Il fico è un albero citato più volte nella Bibbia ed è considerato, insieme alla vite, un albero buono che dà buoni frutti. Alla sua ombra si trova ristoro
dall’arsura, quindi è anche un luogo particolarmente adatto per la lettura e
la meditazione. Natanaele è dunque l’uomo dell’ascolto, assorto e incline ai
silenzi meditativi. E l’icona così lo rappresenta: seduto al fuoco dell’amore
ritrovato, rivestito di speranza (verde), rapito dal mistero che scruta con
timore, silente all’ascolto della Voce.
I figli di Zebedeo: Giacomo e Giovanni, "figli del tuono"
(Mc 3,17), due uomini collerici, ma pronti allo slancio, caratterizzati da un certo zelo intemperante misto all’ambizione (Mc
10,35, cfr. Mt 20,20; Lc 9,49-50 e 54).
Giacomo è raccolto dentro una tunica color avorio che copre anche il suo capo. E’ tutto avvolto nell’unicità del mistero, finalmente pacato.

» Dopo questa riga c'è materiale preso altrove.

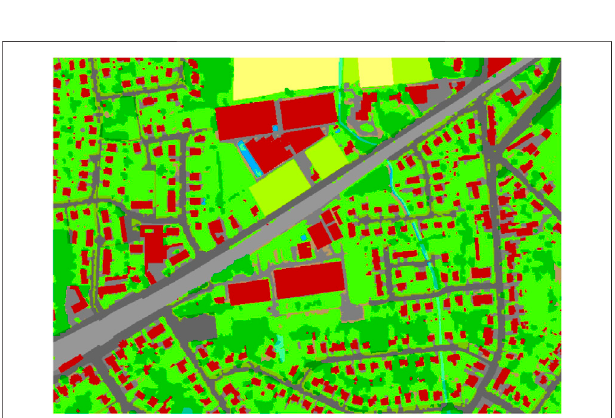
FIGURE 6 | Clustered and ribbon development in the case study region.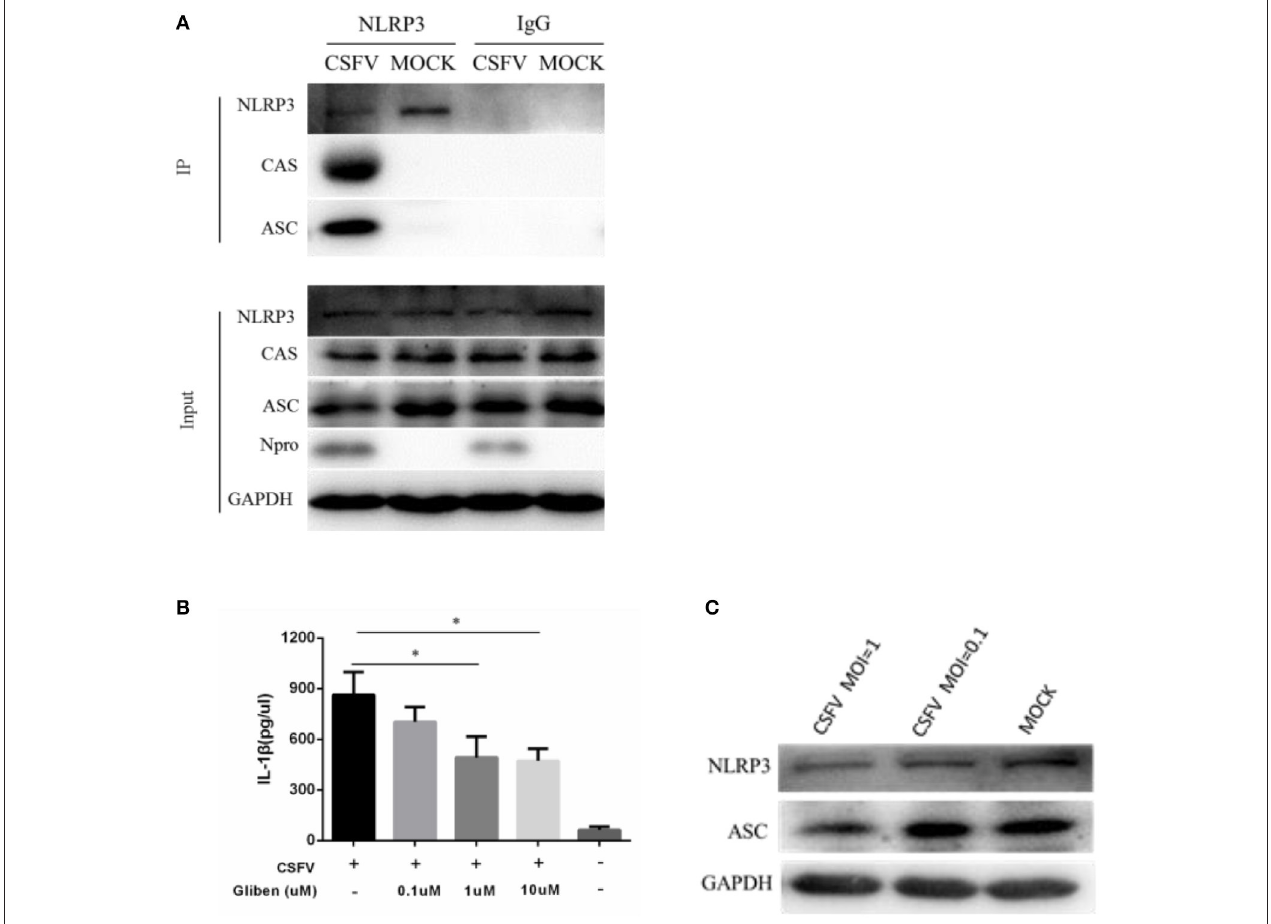
FIGURE 5 | Formation of the NLRP3 inflammasome was induced in PBMCs by CSFV infection. (A) PBMCs were mock-infected or infected with CSFV at an MOI of 1 for 48h. The cell lysate was collected and incubated with the anti-CAS and anti-ASC antibodies in order to immunoprecipitate (IP) caspase 1 (CAS) and ASC. Normal rabbit IgG was used as a negative control. Moreover, ASC and CAS protein levels in the lysates of whole cells were used as input controls. GAPDH was used as an internal loading control. CSFV infection was verified by immunoblotting using anti-CSFV Npro antibody. (B) The level of NLRP3 inflammatory complexes induced by CSFV infection was linked to ATP-dependent K + channel activation. (C) CSFV infection inhibited the expression of NLRP3 and ASC. * P < 0.05. P -values were calculated using an One-way ANOVA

Giovanni è rappresentato nell’atto di tendere la destra in cenno
d’assenso. E’ il suo “Amen!” a questa liturgia celebrata sotto il
cielo, ma anche l’adesione ad un mandato, l’esercizio di un ministero: “Fate questo in memoria di me!” (Lc 22,19).
Altri due discepoli: il Vangelo non notifica i loro nomi.
Forse un modo per far dire a ciascuno di noi: lì ci sono anche io!
L’icona li raffigura in ginocchio, accovacciati davanti alla
pietra-altare, dinanzi al Cristo-sacerdote, tra i fratelli: guardano
con stupore e amore verso colui che nutre l’anima. Sono a piedi
nudi, come Mosè dinanzi al roveto ardente, mentre il movimento delle loro mani racconta di un dinamismo tutto interiore che
li pervade impregnandoli di eterna bellezza, d’infinita carità, di
puro amore.
Insomma, nei sette, numero della pienezza, una carrellata d’umanità variegata, nella
quale ognuno di noi può scorgere un tratto del proprio carattere, sentendosi anche chiamati in
causa e, al contempo, coinvolti nell’invito di Gesù: “Venite a mangiare”.
PER LA PREGHIERA
Guardando al Signore, diciamo e ridiciamo:
“Signore, da chi andremo? Tu hai parole di vita eterna
e noi abbiamo creduto e conosciuto che tu sei il Santo di Dio” (Gv 6,68-69).